# TASK TO COMPLETE
Within this material, find every line where the string "develop" appears, and copy it out.

# RECORDS FOR THE EXERCISE
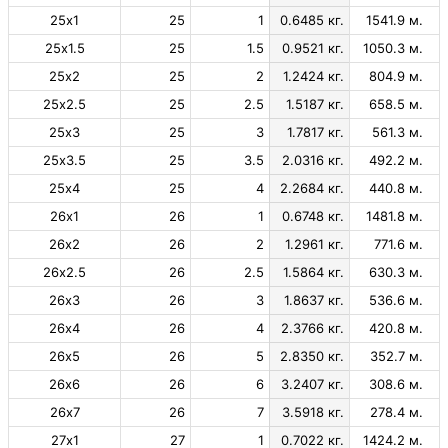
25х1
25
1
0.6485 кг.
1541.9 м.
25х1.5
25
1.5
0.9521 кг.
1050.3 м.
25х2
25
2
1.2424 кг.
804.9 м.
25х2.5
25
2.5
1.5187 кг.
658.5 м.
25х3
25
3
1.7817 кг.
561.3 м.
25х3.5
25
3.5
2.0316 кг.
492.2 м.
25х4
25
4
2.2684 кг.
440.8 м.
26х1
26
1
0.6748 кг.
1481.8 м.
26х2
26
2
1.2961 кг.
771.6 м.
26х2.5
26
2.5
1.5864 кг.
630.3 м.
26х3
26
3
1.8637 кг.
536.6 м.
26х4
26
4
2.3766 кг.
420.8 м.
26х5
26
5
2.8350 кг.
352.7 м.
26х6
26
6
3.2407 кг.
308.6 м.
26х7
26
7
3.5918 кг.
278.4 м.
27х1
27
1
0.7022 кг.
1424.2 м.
--
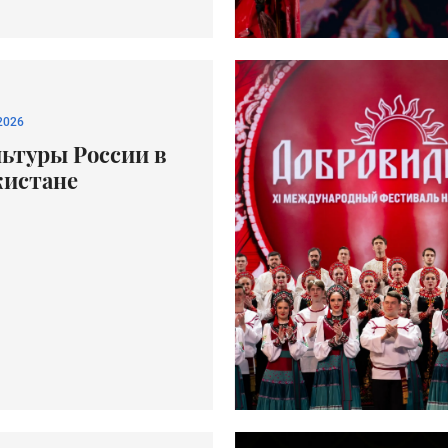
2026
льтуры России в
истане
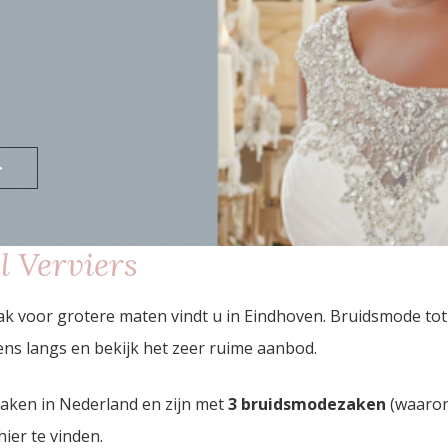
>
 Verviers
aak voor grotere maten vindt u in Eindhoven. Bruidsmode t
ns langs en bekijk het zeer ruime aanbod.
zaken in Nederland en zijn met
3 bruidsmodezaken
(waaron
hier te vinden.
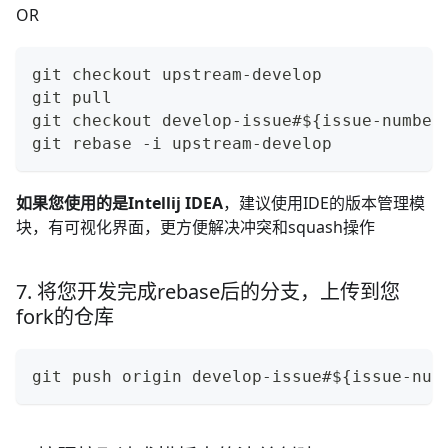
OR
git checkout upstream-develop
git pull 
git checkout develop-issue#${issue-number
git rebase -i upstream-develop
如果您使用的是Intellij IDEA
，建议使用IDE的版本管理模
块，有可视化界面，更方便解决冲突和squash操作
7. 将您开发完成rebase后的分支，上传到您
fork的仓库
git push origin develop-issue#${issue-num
* * *
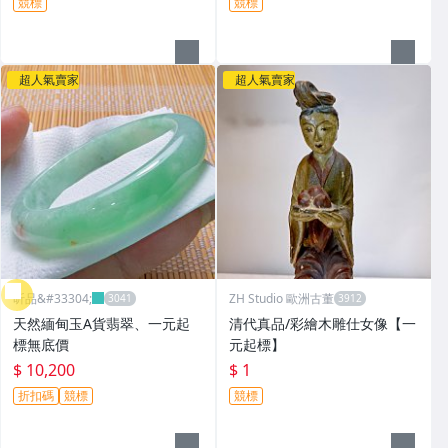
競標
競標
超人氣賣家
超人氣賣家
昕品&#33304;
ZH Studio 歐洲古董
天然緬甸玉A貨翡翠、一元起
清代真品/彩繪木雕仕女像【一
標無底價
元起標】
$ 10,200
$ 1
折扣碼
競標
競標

# TASK OUTPUT
git checkout upstream-develop
git checkout develop-issue#${issue-number
git rebase -i upstream-develop
git push origin develop-issue#${issue-num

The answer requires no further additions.